The arrows point to the dependency. The top two sets of numbers 
should _not_ be identical.
Sep 17 2021
next sibling parent ag0aep6g <anonymous example.com> writes:
On 17.09.21 11:44, Chris Katko wrote:
 bool is_colliding_with(drawable_object_t obj) //was a class member
      {
[...]
      alias x2 = obj.x;
      alias y2 = obj.y;
      alias w2 = obj.w;
      alias h2 = obj.h;
[...]
          }
Those aliases don't work like you want them to. You can't have an alias to an object's field. What you get is an alias to the symbol in the class. I.e., you get this: alias x2 = typeof(obj).x; And when you use that in a method, it becomes `this.x`. `obj` is completely forgotten. I my opinion, `alias x2 = obj.x` should be an error, but I'm not sure if it's considered a bug.
Sep 17 2021
prev sibling parent reply bauss <jj_1337 live.dk> writes:
On Friday, 17 September 2021 at 09:44:53 UTC, Chris Katko wrote:
 I'm debugging some code I wrote back in 2017 and a bounding box 
 collision detection kept giving spurious answers till I 
 resorted to assuming nothing and dumped every variable and 
 alias.

 I kept getting results like it was checking against itself, and 
 of course, that would result in finding a collision. So I threw 
 an assert in to check if it was identical objects (as in an 
 error outside this function), and it didn't fire off. It 
 appears (unless my eyes are deceiving me?) that variable 
 aliases themselves are broken.

 $ dmd --version
 DMD64 D Compiler v2.098.0-beta.2

 code:

 ```d
 class drawable_object_t obj;

 bool is_colliding_with(drawable_object_t obj) //was a class 
 member
 	{
 	assert(this != obj);  //does not fire off

 	alias x1 = x;
 	alias y1 = y;
 	alias w1 = w;
 	alias h1 = h;
 		
 	alias x2 = obj.x;
 	alias y2 = obj.y;
 	alias w2 = obj.w;
 	alias h2 = obj.h;
 		
 	writeln("x1: ", x1, " y1: ", y1, " w1: ", w1, " h1: ", h1);
 	writeln("x2: ", x2, " y2: ", y2, " w2: ", w2, " h2: ", h2);

 	writeln("x1: ", x, " y1: ", y, " w1: ", w, " h1: ", h);
 	writeln("x2: ", obj.x, " y2: ", obj.y, " w2: ", obj.w, " h2: 
 ", obj.h);
         }
 /*
 output:

 x1: 50 y1: 81 w1: 5 h1: 6
 x2: 50 y2: 81 w2: 5 h2: 6		<------------
 x1: 50 y1: 81 w1: 5 h1: 6
 x2: 200 y2: 86.54 w2: 26 h2: 16		<------------
 */
 ```

 The arrows point to the dependency.

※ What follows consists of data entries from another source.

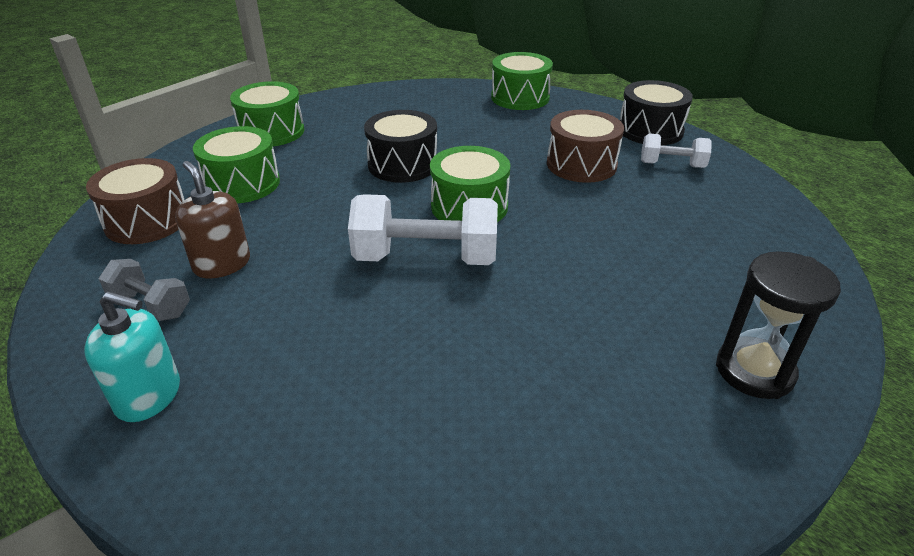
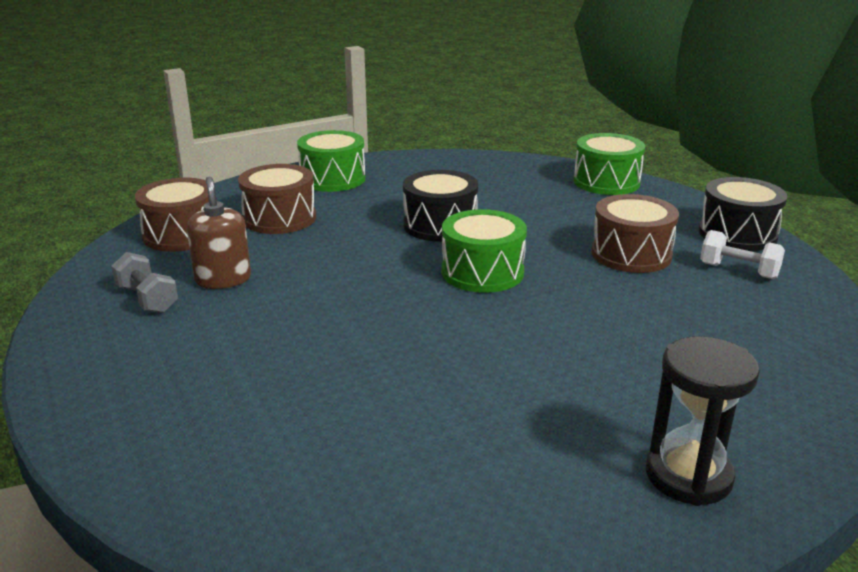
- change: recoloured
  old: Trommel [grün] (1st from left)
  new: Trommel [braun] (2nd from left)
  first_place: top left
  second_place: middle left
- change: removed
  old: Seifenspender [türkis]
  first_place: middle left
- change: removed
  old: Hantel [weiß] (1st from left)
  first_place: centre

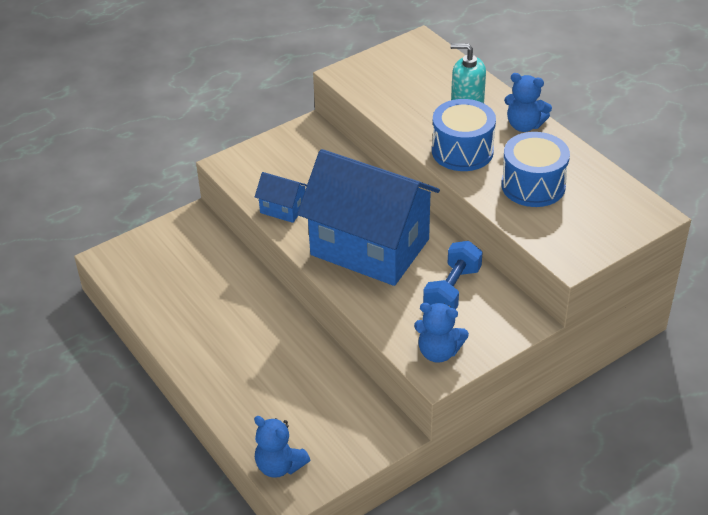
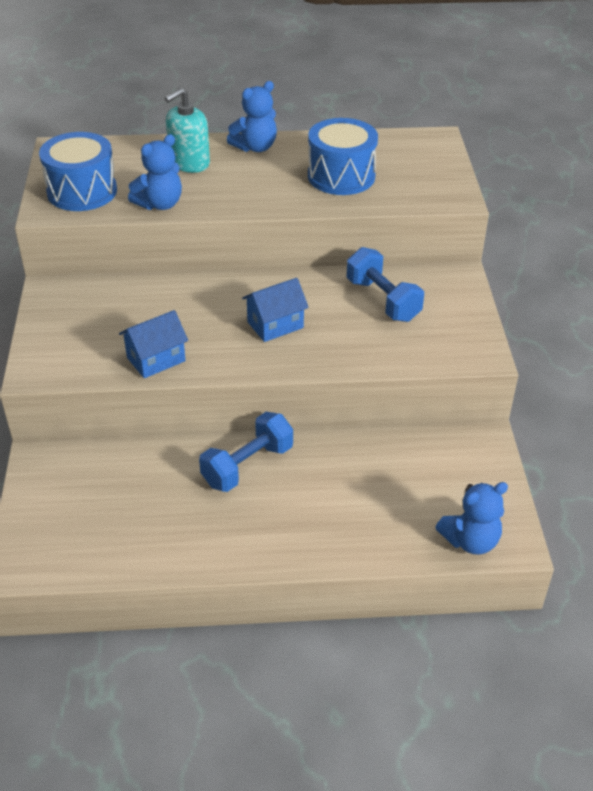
- change: moved
  old: Trommel [blau] (1st from left)
  first_place: top centre
  second_place: top left
- change: moved
  old: Teddybär [blau] (2nd from left in the first image)
  new: Teddybär [blau] (1st from left)
  first_place: centre
  second_place: top left
- change: added
  new: Hantel [blau] (1st from left)
  second_place: centre
- change: resized
  old: Haus [blau] (2nd from left)
  first_place: centre
  second_place: centre
  factor: 0.4

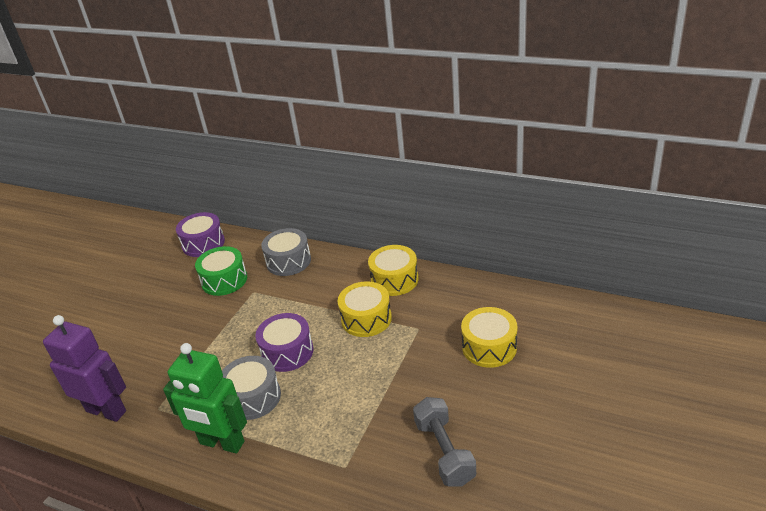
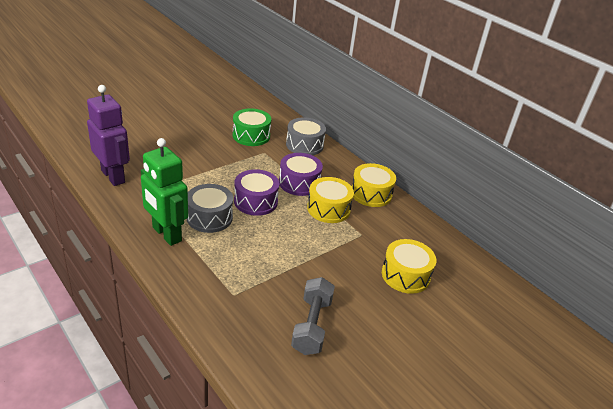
- change: moved
  old: Trommel [lila] (1st from left in the first image)
  new: Trommel [lila] (2nd from left)
  first_place: middle left
  second_place: centre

The top two sets of numbers 
 should _not_ be identical.
It's not a bug because "obj.x" referes to the same symbol that is "this.x" Alias will create an alias for a symbol, not an expression or the like. So obj.x is the same as this.x and in that case the alias will refer to the same thing. The problem here is that the function is local to the class, so the alias will always refer to the class members directly and not the passed instance. You really shouldn't use alias like this anyway and should just use auto, if it's because you want to save typing. It shouldn't have any impact at all tbh.
Sep 17 2021
parent Chris Katko <ckatko gmail.com> writes:
On Friday, 17 September 2021 at 10:29:12 UTC, bauss wrote:
 On Friday, 17 September 2021 at 09:44:53 UTC, Chris Katko wrote:
 [...]
It's not a bug because "obj.x" referes to the same symbol that is "this.x" Alias will create an alias for a symbol, not an expression or the like. So obj.x is the same as this.x and in that case the alias will refer to the same thing. The problem here is that the function is local to the class, so the alias will always refer to the class members directly and not the passed instance. You really shouldn't use alias like this anyway and should just use auto, if it's because you want to save typing. It shouldn't have any impact at all tbh.
Thanks everyone! Okay, so yeah, back in 2017 I definitely was still learning D. And, after a year or two, I was re-learning it... using this bad learner codebase! There's been plenty of other things I had to fix that are "no-nos" in my modern codebases.